Let’s begin with opium.  Marx said this because he observed that the promises made by religion for happiness after death were used all too often by those who exploited the people to keep them in subjection and to make them put up with appalling conditions here on earth.  As such he was surely justified in being this critical.  Many evils have been perpetrated in the name of religion; this kind of psychological exploitation being one example.  However, let’s remember that Marx wanted to replace religion with Communism, which became itself a kind of secular religion.  Unfortunately it failed to deliver on its promises and created a form of tyranny at least as bad as the one it strove to replace, and certainly failed to provide heaven on earth. It also failed to provide the comforts of opium.  Those who critique religion, radical atheists included, should pause before this fact.

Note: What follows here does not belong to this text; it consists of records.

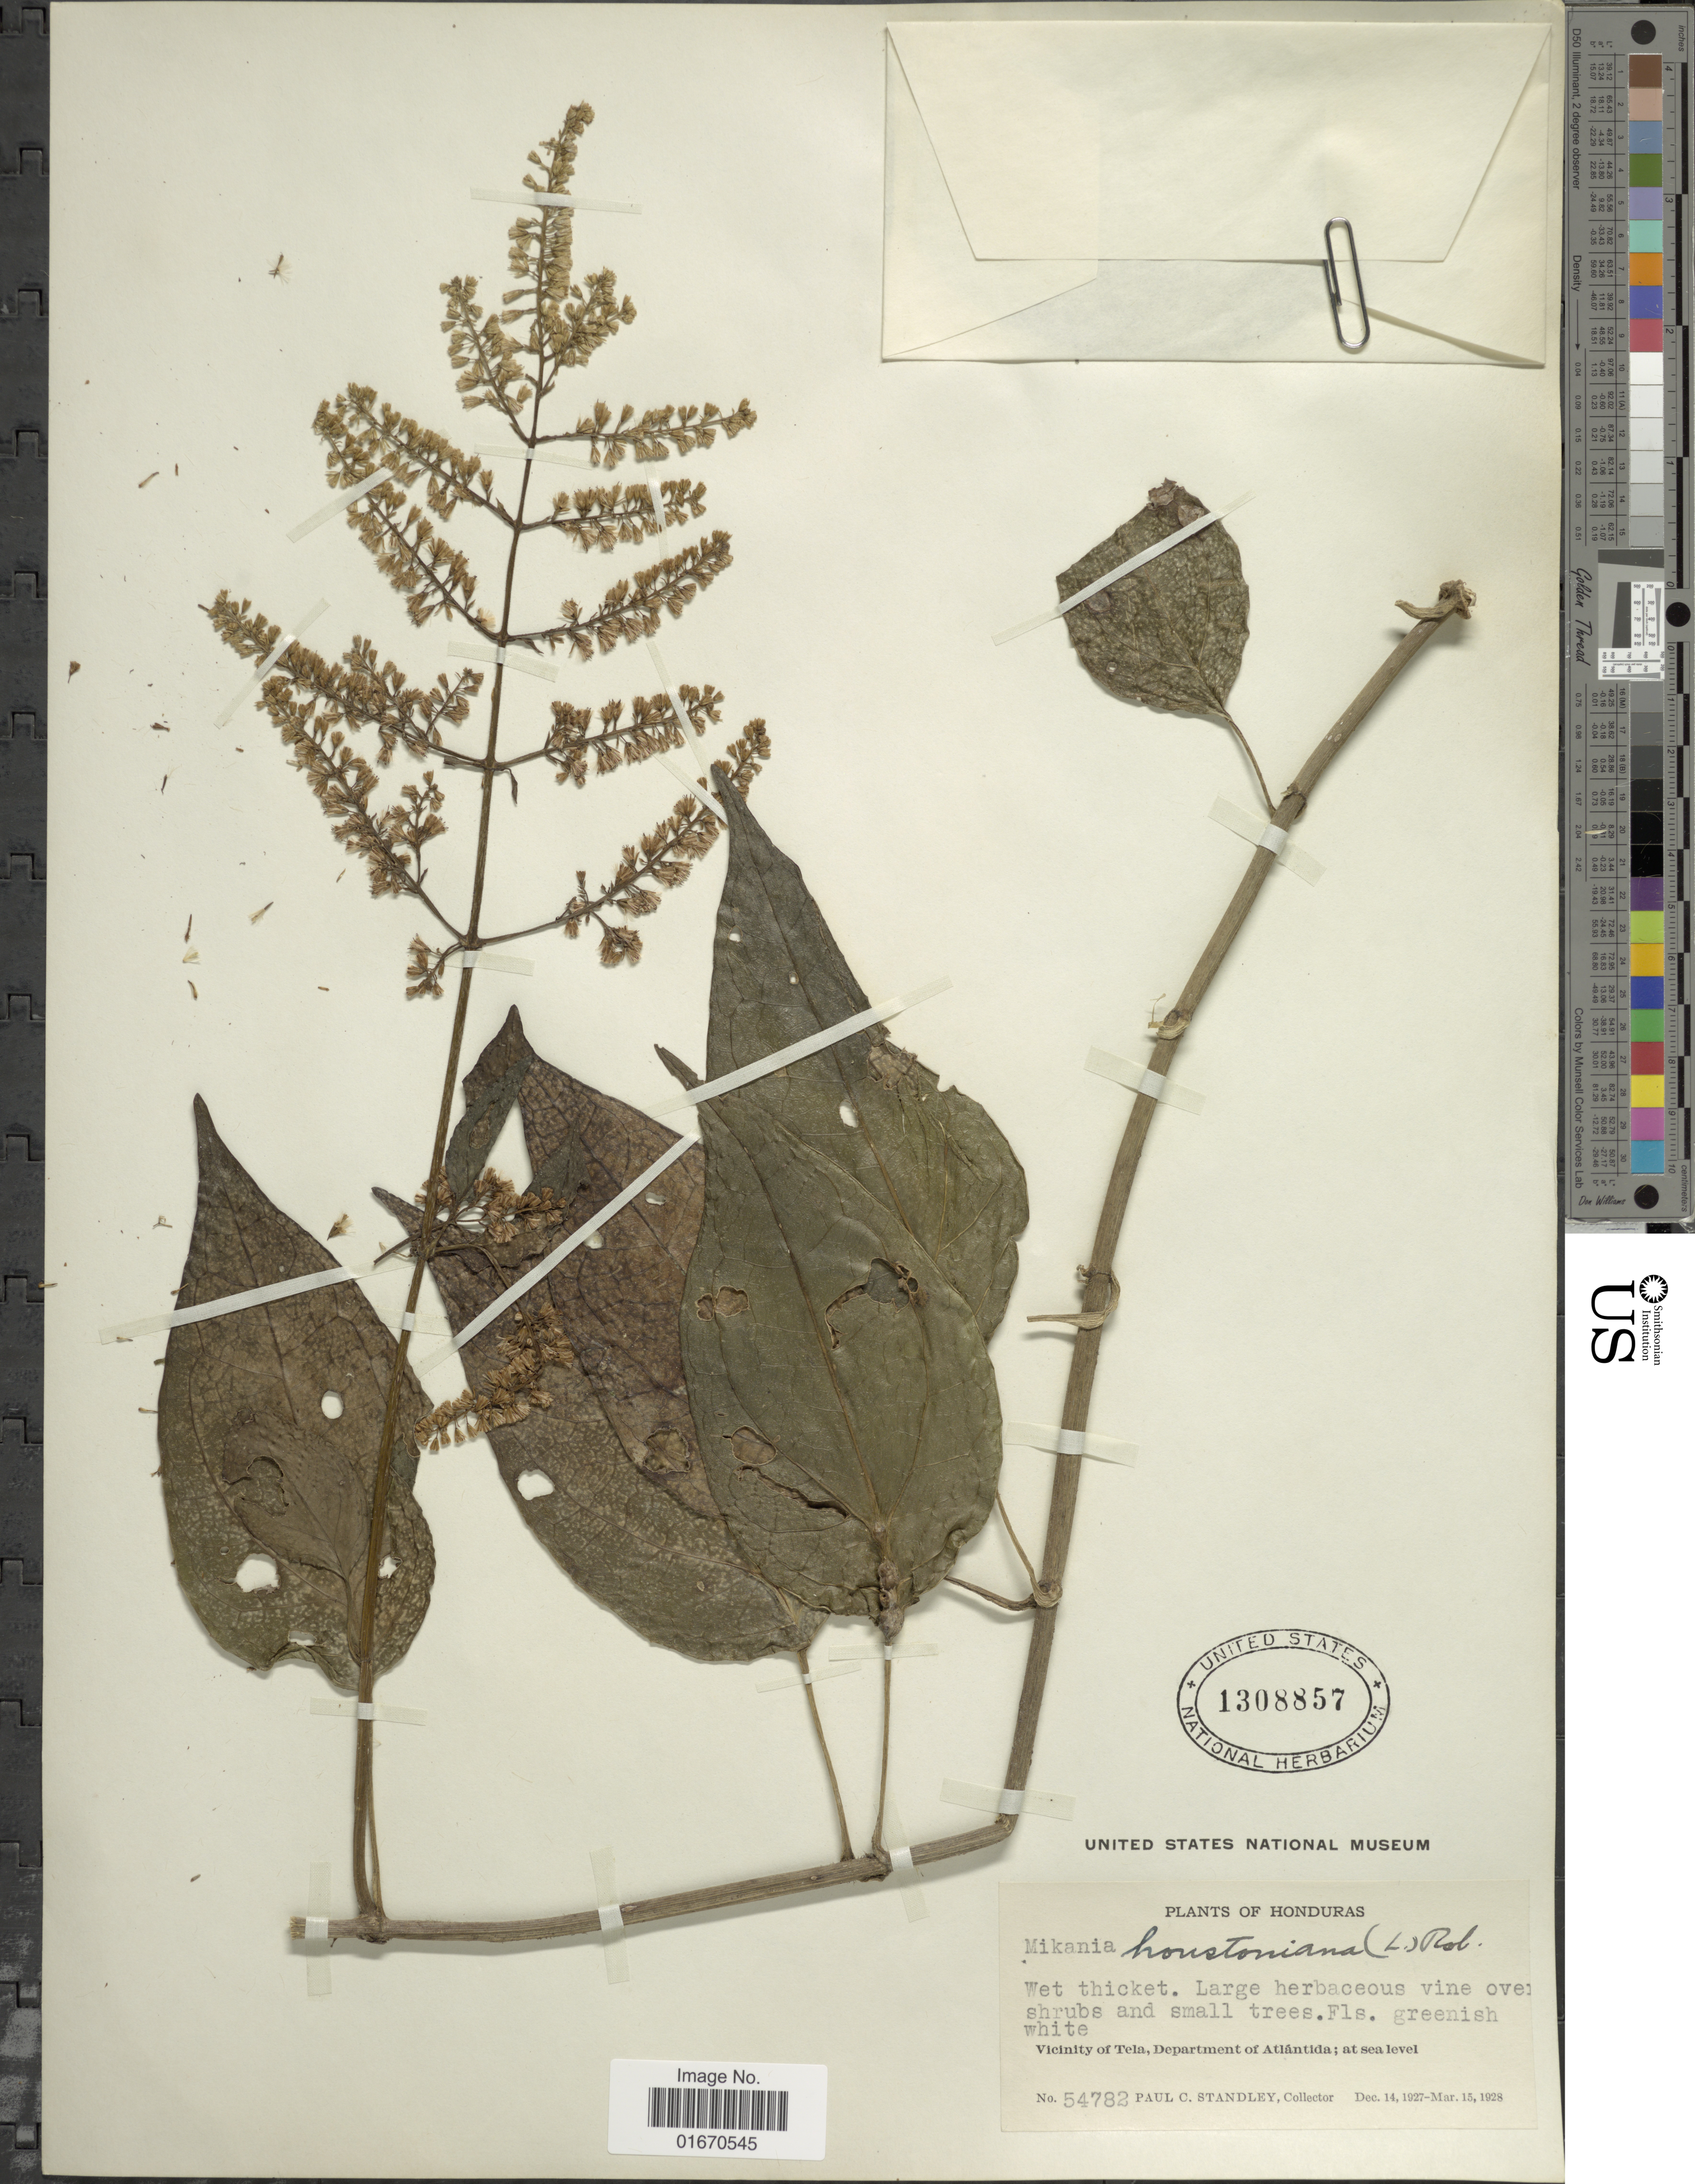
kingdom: Plantae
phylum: Tracheophyta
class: Magnoliopsida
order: Asterales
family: Asteraceae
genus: Mikania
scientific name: Mikania houstoniana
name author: (L.) B.L. Rob.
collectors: P. C. Standley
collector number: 54782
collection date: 1927-12-14/1928-03-15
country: Honduras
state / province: Atlántida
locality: Vicinity of Tela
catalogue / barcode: US 1308857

Opium is a narcotic, and is the root substance from which we derive most of our analgesics like diamorphine.  Those who follow careers in medicine have good reason to be grateful for the relief afforded by anaesthetics. Not for nothing, considering the history of pain, are doctors dedicated to the relief of physical suffering.  And what is true physically is also true psychologically.  Life is harsh.  So much so that it is a safe bet that 90% of all species have gone extinct.  There are, as Richard Dawkins says, a thousand more ways of being dead than there are of being alive.  All of which perhaps should make us more sympathetic to the need of the survivors to find comfort somewhere.  Taking religion away from “the masses” may not be doing them much of a favour. If you are going to take the people’s opium away, you had better have a better analgesic to put in its place.

Marx saw himself as a scientist, and it is science that has challenged religion more than any other force. This challenge has been mounted in the name of the truth, a higher value than comforts, like those provided by narcotics based on delusions. Science works. Unfortunately it is also traditionally allied to a dehumanised attitude and has been incapable of offering moral or spiritual guidance to people.  I am personally an admirer of the scientific enterprise.  I think it in some ways the greatest achievement of the human race. Nevertheless, considering its spiritual bankruptcy, I might, if it were not for the fact that religion, as well as providing psychological comfort, also incites psychotic hatred and intolerance, opt for the opium solution.